Ayette de bildirildiği gibi insanların Allah'ı bırakıp, dünya hayatında kendine dost ve veli olarak seçtiği kişiler Allah dilemedikçe hiçbir şeye güç yetiremeyen aciz varlıklardır. Bu varlıkların insanı herhangi bir zorluktan, sıkıntıdan ya da afetten kurtarması kesinlikle mümkün değildir. Bir başka ayette bu gerçek şöyle haber verilir:

Allah'ı bırakıp kendilerine zarar vermeyecek ve yararları dokunmayacak şeylere kulluk ederler ve: "Bunlar Allah Katında bizim şefaatçilerimizdir" derler. De ki: "Siz, Allah'a, göklerde ve yerde bilmediği bir şey mi haber veriyorsunuz? O, sizin şirk koştuklarınızdan uzak ve yücedir." (Yunus Suresi, 18)

Kehf Suresi 28

Sen de sabah akşam O'nun rızasını isteyerek Rablerine dua edenlerle birlikte sabret. Dünya hayatının (aldatıcı) süsünü isteyerek gözlerini onlardan kaydırma. Kalbini Bizi zikretmekten gaflete düşürdüğümüz, kendi 'istek ve tutkularına (hevasına)' uyan ve işinde aşırılığa gidene itaat etme.
(Kehf Suresi, 28)

Bu ayette sadece Allah'ın rızasını hedefleyerek, sabah akşam sürekli Allah'a dua etmenin önemine dikkat çekilmektedir. Dua insan için çok büyük bir nimet ve Allah'a yakınlaşmak için bir yoldur. İnsan, günün her anında, her ortamda Allah'a dua edebilir.
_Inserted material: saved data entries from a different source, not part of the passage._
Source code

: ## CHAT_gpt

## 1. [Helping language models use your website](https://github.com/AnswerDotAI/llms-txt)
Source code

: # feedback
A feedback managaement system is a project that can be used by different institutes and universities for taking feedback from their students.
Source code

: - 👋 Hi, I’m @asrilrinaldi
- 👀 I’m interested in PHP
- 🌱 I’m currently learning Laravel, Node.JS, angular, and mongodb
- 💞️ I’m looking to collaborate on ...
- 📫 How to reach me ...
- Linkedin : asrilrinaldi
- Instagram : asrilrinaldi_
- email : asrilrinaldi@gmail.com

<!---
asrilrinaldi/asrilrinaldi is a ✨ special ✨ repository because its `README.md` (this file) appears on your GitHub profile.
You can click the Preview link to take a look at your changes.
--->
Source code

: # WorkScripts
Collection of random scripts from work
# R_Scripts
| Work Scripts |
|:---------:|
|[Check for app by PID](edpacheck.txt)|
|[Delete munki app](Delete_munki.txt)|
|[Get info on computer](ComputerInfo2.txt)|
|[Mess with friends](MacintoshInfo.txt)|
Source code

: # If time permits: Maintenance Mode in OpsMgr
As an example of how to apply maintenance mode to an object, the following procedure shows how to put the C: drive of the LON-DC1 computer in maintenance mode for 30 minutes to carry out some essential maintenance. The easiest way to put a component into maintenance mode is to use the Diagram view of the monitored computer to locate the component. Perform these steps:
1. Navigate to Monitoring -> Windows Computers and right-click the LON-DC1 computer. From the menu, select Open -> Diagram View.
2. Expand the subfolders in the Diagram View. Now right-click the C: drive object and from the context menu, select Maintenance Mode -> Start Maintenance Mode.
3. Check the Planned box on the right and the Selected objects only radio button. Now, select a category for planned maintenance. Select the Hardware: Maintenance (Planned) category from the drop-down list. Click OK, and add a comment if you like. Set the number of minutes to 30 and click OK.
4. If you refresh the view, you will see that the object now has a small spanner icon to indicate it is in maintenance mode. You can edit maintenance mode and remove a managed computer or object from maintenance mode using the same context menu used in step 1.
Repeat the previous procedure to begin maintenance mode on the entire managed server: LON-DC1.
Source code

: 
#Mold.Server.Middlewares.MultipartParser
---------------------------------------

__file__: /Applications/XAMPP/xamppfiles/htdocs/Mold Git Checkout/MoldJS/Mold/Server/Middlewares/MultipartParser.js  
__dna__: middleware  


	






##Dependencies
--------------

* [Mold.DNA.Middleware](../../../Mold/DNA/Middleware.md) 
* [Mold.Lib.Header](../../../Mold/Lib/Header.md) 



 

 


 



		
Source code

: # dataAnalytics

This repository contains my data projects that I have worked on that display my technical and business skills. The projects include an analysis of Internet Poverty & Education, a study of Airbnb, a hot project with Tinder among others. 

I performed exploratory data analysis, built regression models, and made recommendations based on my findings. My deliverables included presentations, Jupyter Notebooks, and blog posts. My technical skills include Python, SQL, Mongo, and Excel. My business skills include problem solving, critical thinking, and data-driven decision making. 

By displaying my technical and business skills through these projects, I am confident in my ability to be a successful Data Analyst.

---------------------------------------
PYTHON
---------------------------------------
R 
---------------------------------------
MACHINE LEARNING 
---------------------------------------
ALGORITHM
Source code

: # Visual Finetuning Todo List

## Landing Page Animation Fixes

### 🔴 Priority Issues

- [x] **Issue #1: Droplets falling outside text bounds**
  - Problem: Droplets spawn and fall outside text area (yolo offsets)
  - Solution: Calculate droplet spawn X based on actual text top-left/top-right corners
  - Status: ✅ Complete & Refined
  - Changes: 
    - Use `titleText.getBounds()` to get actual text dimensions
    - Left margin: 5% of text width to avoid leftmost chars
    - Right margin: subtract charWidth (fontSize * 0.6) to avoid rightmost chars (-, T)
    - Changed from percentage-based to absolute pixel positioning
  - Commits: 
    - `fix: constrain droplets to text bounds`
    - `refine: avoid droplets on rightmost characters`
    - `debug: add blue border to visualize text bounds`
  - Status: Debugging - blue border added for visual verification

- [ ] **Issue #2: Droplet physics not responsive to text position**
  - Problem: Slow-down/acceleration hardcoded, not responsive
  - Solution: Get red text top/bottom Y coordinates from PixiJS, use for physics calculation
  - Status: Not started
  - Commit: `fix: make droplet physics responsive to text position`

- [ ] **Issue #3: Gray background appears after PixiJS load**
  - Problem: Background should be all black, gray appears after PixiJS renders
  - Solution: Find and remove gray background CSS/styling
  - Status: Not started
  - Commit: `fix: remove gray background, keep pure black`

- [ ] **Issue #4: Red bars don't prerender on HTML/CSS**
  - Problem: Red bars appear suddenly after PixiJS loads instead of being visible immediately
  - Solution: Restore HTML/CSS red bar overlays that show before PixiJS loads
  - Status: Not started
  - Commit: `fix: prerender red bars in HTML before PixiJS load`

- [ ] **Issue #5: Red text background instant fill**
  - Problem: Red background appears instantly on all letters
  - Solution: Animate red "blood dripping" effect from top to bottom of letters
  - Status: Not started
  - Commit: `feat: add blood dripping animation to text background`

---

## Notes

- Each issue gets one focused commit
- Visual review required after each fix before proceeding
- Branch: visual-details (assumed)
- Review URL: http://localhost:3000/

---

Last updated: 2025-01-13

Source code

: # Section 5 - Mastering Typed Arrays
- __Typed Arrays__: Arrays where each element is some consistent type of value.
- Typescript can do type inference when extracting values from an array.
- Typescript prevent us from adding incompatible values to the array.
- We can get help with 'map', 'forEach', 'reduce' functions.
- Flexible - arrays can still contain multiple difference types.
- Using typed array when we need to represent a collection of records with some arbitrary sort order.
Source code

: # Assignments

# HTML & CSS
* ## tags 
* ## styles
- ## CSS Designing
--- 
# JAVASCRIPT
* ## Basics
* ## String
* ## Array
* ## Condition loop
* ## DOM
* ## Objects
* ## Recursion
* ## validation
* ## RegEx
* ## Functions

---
Allah "Sizin duanız olmasaydı Rabbim size değer verir miydi?..." (Furkan Suresi, 77) ayetiyle duanın önemini bildirmektedir. Bir başka ayette Allah insanlara şu şekilde seslenmektedir:

Kullarım Beni sana soracak olursa, muhakkak ki Ben (onlara) pek yakınım. Bana dua ettiği zaman dua edenin duasına cevap veririm. Öyleyse, onlar da Benim çağrıma cevap versinler ve Bana iman etsinler. Umulur ki irşad (doğru yolu bulmuş) olurlar. (Bakara Suresi, 186)

Ayetin devamında Allah insanlara dünya hayatının geçici metalarından etkilenmemeleri gerektiğini tekrar hatırlatmaktadır. Çünkü bu dünya hayatı –daha önce de belirttiğimiz gibi- insanlar için bir denemedir. Kehf Suresi'nde dünya hayatındaki evlerin, arabaların, yatların, villaların, altınların, gümüşlerin, gösterişli kıyafetlerin ve daha binlerce süsün yaratılış amacını Allah şu şekilde bildirir:

Şüphesiz Biz, yeryüzü üzerindeki şeyleri ona bir süs kıldık; onların hangisinin daha güzel davranışta bulunduğunu deneyelim diye. (Kehf Suresi, 7)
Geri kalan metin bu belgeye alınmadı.